WHAT TO WORK ON =
1/ Summarize the page on David Frazer's "The Tangled Wood" in two sentences.
2/ Update the page on David Frazer's "The Tangled Wood" by reproducing it between "For David Frazer" and "is always present.", inclusive, with "address" changed to "speech".

SUPPLIED PASSAGE =
/---

Cascade Art

The Tangled Wood – David Frazer

Etchings, Linocuts & Wood Engravings

“The Tangled Wood” grew organically from plate to plate, the composition developing as it went along; disorderly like the Australian bush itself, strangely beautiful yet tense and uncomfortable.” – David Frazer 2019

For David Frazer The Tangled Wood – Euan Heng

My intention today was to limit this address by ‘speaking to the work’ and the work only. However, once I begun drafting these few words the task proved a little more difficult than I first imagined. The thing is, once you begin to unpack David Frazer’s work then the artist, his story and the work merge and in many ways become one and the same, even in those works that are divested of figurative content, the artist is always present.

\---

DATASET =
/---

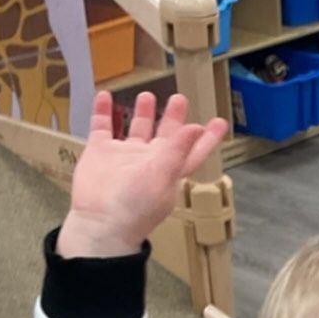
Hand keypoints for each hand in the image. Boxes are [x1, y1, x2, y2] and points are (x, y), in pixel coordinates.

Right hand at [57, 91, 227, 257]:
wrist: (100, 222)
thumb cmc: (135, 207)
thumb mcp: (162, 176)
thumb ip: (178, 150)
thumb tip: (196, 127)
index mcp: (169, 169)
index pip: (193, 150)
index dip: (206, 137)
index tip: (219, 121)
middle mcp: (149, 161)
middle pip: (165, 135)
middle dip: (172, 117)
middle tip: (179, 98)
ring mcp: (123, 157)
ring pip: (136, 129)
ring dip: (142, 113)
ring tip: (147, 95)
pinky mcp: (99, 153)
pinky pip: (102, 127)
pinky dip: (103, 111)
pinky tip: (105, 96)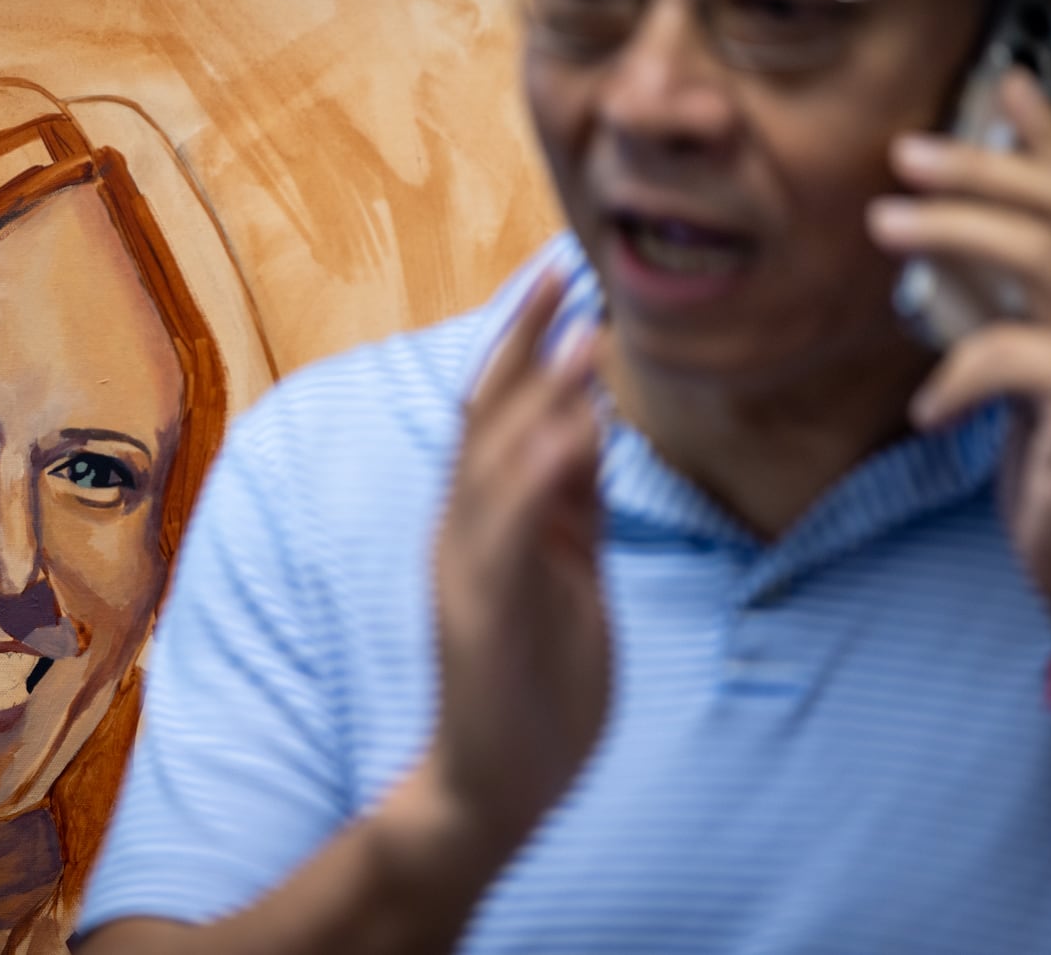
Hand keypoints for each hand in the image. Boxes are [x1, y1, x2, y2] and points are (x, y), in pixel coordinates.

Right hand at [426, 270, 610, 841]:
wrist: (497, 781)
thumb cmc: (537, 676)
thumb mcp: (568, 567)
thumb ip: (571, 496)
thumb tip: (586, 417)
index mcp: (486, 515)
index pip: (502, 410)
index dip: (528, 342)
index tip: (564, 278)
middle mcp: (465, 528)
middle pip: (486, 415)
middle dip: (523, 342)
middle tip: (562, 270)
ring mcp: (467, 568)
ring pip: (493, 461)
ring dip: (537, 394)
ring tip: (582, 332)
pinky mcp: (481, 614)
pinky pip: (507, 534)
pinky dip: (536, 478)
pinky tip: (571, 435)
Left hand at [870, 69, 1050, 648]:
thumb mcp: (1034, 370)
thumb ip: (1015, 309)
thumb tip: (948, 248)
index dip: (1048, 135)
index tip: (1003, 83)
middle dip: (979, 167)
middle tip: (904, 154)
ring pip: (1038, 254)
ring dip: (953, 229)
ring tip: (883, 223)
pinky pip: (1005, 356)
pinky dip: (953, 375)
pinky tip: (927, 408)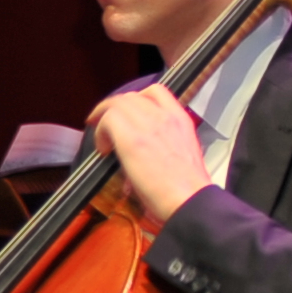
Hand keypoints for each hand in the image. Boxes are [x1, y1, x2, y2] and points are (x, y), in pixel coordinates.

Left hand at [86, 85, 210, 228]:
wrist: (191, 201)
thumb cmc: (188, 190)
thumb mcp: (182, 155)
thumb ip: (164, 143)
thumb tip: (141, 151)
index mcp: (180, 120)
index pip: (156, 91)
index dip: (135, 99)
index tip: (126, 112)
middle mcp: (164, 116)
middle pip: (130, 97)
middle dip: (114, 108)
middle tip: (105, 125)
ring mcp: (148, 125)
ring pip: (117, 104)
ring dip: (104, 119)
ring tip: (102, 139)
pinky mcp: (132, 139)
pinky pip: (108, 120)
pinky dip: (100, 132)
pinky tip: (103, 150)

\---

RESPONSES TO THE TASKS =
1/ In a 2019 statement, David Frazer says "The Tangled Wood," a series of etchings, linocuts and wood engravings, grew organically from plate to plate and is disorderly like the Australian bush, strangely beautiful yet tense and uncomfortable. In an address for Frazer, Euan Heng says he meant to speak only about the work, but he found that the artist, his story and the work merge, so the artist is always present, even in works without figurative content.

2/
For David Frazer The Tangled Wood – Euan Heng

My intention today was to limit this speech by ‘speaking to the work’ and the work only. However, once I begun drafting these few words the task proved a little more difficult than I first imagined. The thing is, once you begin to unpack David Frazer’s work then the artist, his story and the work merge and in many ways become one and the same, even in those works that are divested of figurative content, the artist is always present.